— What needs to be done —
Edit the passage on Lobos de Tierra, starting with "Additional information" and going on through "National Reserve System.", and write it out with "mainland" changed to "coast".

--- Selected excerpt Enclosed Below ---

Additional information
- Time zone: PET (UTC-5);

= Lobos de Tierra =

Island belonging to Peru

Lobos de Tierra is a Peruvian island situated 19 km from the mainland close to the Illescas Peninsula and the boundary between the departments of Piura and Lambayeque regions. Its area is 16 km^{2}, its approximate length is 10 km, and its approximate width is 3 km. Around the island there are several islets such as El León and Albatros. It is part of Peru’s Guano Islands, Islets, and Capes National Reserve System.

==History==
In 1863 the island was estimated to have guano deposits of almost 7 million metric tons, which were then exploited without any control. The number proved to be an overestimate and today that wealth has almost disappeared and the little remaining guano does not have the same quality as before.

==Environment==
The climate of Lobos de Tierra is warm and dry. It owes its name to its proximity to the coast and the presence of eared seals ("lobo marino" in Spanish, or "sea wolves"). At times blue whales can be seen.

--- End of Enclosed Selected excerpt ---
--- Source data Enclosed Below ---

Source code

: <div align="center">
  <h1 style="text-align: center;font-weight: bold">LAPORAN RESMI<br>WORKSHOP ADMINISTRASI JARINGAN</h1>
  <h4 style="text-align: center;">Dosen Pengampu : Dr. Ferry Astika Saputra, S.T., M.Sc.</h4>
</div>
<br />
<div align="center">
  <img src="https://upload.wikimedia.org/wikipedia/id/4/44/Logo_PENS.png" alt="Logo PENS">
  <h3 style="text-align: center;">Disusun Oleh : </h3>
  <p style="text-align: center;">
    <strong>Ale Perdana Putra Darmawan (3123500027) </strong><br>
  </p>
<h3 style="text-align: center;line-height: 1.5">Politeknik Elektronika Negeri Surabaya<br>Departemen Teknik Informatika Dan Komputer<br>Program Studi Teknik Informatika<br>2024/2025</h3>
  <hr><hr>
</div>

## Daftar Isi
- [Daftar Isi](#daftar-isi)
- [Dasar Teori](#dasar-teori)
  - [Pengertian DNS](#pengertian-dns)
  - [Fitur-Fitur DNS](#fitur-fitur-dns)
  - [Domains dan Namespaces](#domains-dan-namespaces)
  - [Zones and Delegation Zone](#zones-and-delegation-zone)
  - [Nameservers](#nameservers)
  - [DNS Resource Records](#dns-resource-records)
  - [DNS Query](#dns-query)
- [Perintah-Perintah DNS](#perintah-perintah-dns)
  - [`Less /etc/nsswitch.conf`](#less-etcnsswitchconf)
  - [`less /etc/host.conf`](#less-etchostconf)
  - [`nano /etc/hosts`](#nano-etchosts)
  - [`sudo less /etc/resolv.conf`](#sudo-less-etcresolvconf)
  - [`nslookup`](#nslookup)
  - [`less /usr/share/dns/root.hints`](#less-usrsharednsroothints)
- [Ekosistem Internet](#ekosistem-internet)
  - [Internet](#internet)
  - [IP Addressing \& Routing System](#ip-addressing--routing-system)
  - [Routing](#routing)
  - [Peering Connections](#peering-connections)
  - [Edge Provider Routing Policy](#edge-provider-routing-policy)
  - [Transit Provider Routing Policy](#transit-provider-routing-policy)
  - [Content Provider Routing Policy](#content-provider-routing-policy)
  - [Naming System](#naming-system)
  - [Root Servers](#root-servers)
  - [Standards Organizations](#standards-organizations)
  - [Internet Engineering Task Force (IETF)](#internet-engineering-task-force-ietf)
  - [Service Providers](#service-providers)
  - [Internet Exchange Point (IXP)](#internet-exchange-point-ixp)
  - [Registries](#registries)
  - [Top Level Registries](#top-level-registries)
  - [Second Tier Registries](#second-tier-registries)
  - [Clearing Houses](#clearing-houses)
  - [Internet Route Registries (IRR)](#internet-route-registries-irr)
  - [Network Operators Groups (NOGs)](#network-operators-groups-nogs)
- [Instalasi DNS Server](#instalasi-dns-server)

--- End of Enclosed Source data ---

— Task solution —
Additional information
- Time zone: PET (UTC-5);

= Lobos de Tierra =

Island belonging to Peru

Lobos de Tierra is a Peruvian island situated 19 km from the coast close to the Illescas Peninsula and the boundary between the departments of Piura and Lambayeque regions. Its area is 16 km^{2}, its approximate length is 10 km, and its approximate width is 3 km. Around the island there are several islets such as El León and Albatros. It is part of Peru’s Guano Islands, Islets, and Capes National Reserve System.